麦仲肥把干蘑菇和番薯片倒进锅里说“也不难,只要有这种特制的锅就行,至于蘸料那可是老爹的独家秘方。”
“呵呵`也不是什么独家秘方,想自己弄我给你们就行。”涅德鲁年老了,吃了些肉片后开始刷面筋和冻豆腐吃。
“那可不行,我还指望着拿这个秘方发财呢。”麦仲肥开玩笑地说。
“你就是个掉钱眼里的人,你现在有多少钱,你有个数没有?”席君买知道麦仲肥的底细鄙视地看着麦仲肥问。
麦仲肥很认真地想了想后涩然一笑“还真没个数了,当时就想多挣钱,一来改变自己的生活,二来作为发展我们道教的经费。没想到这几年来,越滚越多,连我自己都不知道有多少了。”麦仲肥自己心里也有些恐怖,这有着国家背景的垄断行业真是财源滚滚啊!

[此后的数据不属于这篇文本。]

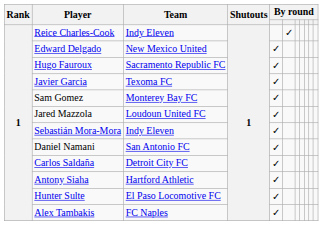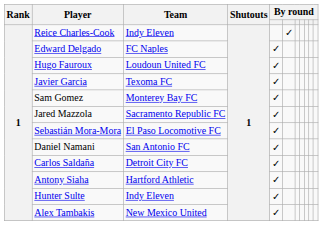Edward Delgado | Team: New Mexico United -> FC Naples
Hugo Fauroux | Team: Sacramento Republic FC -> Loudoun United FC
Jared Mazzola | Team: Loudoun United FC -> Sacramento Republic FC
Sebastián Mora-Mora | Team: Indy Eleven -> El Paso Locomotive FC
Hunter Sulte | Team: El Paso Locomotive FC -> Indy Eleven
Alex Tambakis | Team: FC Naples -> New Mexico United
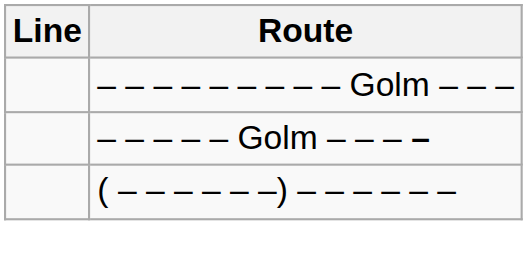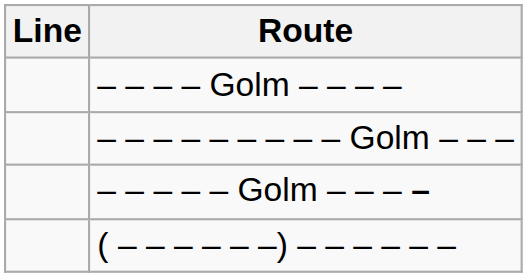+ row: – – – – Golm – – – –
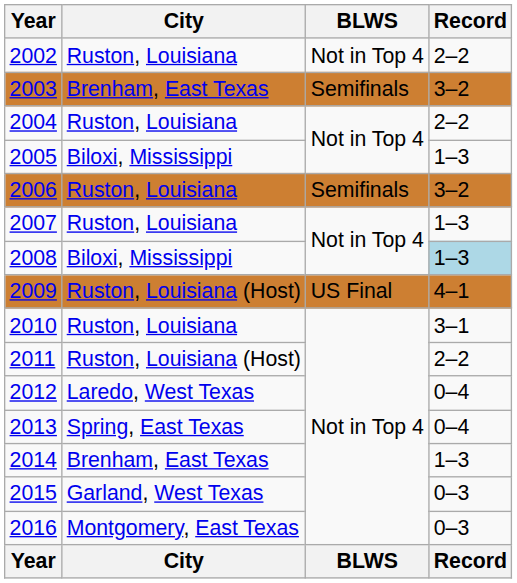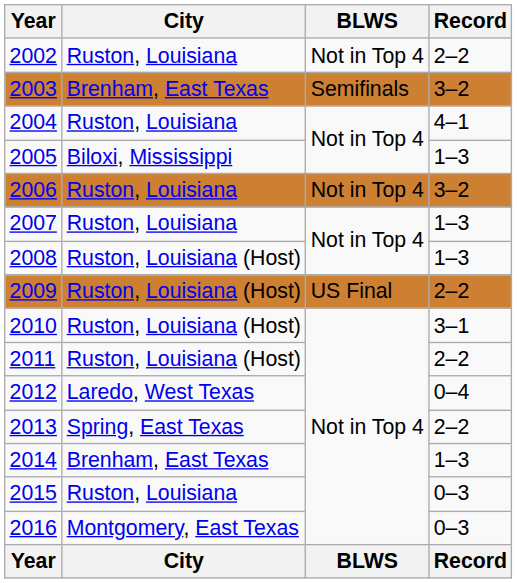2004 | Record: 2–2 -> 4–1
2006 | BLWS: Semifinals -> Not in Top 4
2008 | City: Biloxi, Mississippi -> Ruston, Louisiana (Host)
2008 | Record: lightblue background -> no background
2009 | Record: 4–1 -> 2–2
2010 | City: Ruston, Louisiana -> Ruston, Louisiana (Host)
2013 | Record: 0–4 -> 2–2
2015 | City: Garland, West Texas -> Ruston, Louisiana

几个人都吃的差不多了,速度也慢了下来。边喝酒边开始聊起周边的形势。
聊着聊着麦仲肥突然冒出个想法,宗教完全可以为政治服务啊。如今斛洲城的宗教模式已经完全成熟,在斛洲已经没有了多少发展的空间,何不向外扩展?茫茫草原上各种部落不计其数,如果利用传播宗教这种方式把这些部落的一举一动完全掌握在自己的手里,那自己岂不是对其他部落洞若观火?就像十七、八世纪传教士那样,一边传播宗教,一边搞情报,这可比单纯的搞情报更隐秘,也更主动。
如果这样执行,就要完善一下道教的激励体制,并把它上升到一种学说的高度。这点自己显然应付不过来,是不是把师傅袁大真人请过来,仔细商谈一下呢?
麦仲肥举着筷子呆呆的眼望西北天的傻样引起了那三个人的注意。席君买用胳膊肘碰了碰麦仲肥问“兄弟,想到什么了?这么出神?”
“啊?哦!没什么,有点想我师傅了。”麦仲肥找了个借口说。
“嗨!我当什么事情呢,等开春给袁真人送封信去,请他老来这里游玩不就得了。”席君买满不在乎地说。
“是啊,是啊!袁真人据说是活神仙,请他过来玩一玩,也让我们看看神仙的风采吗。不是我说你,你来这里这么多年了,也不让你师傅来玩玩,也太不像话了。”铁勒木也说。
涅德鲁深深看了麦仲肥一眼“又有新点子?”
麦仲肥点点头“还没想好,等我师傅来了再说吧。如今长安城我们的商铺也开张了,只是不知道赵瑞那家伙什么时候才能把信鸽训好,这点很关键啊!”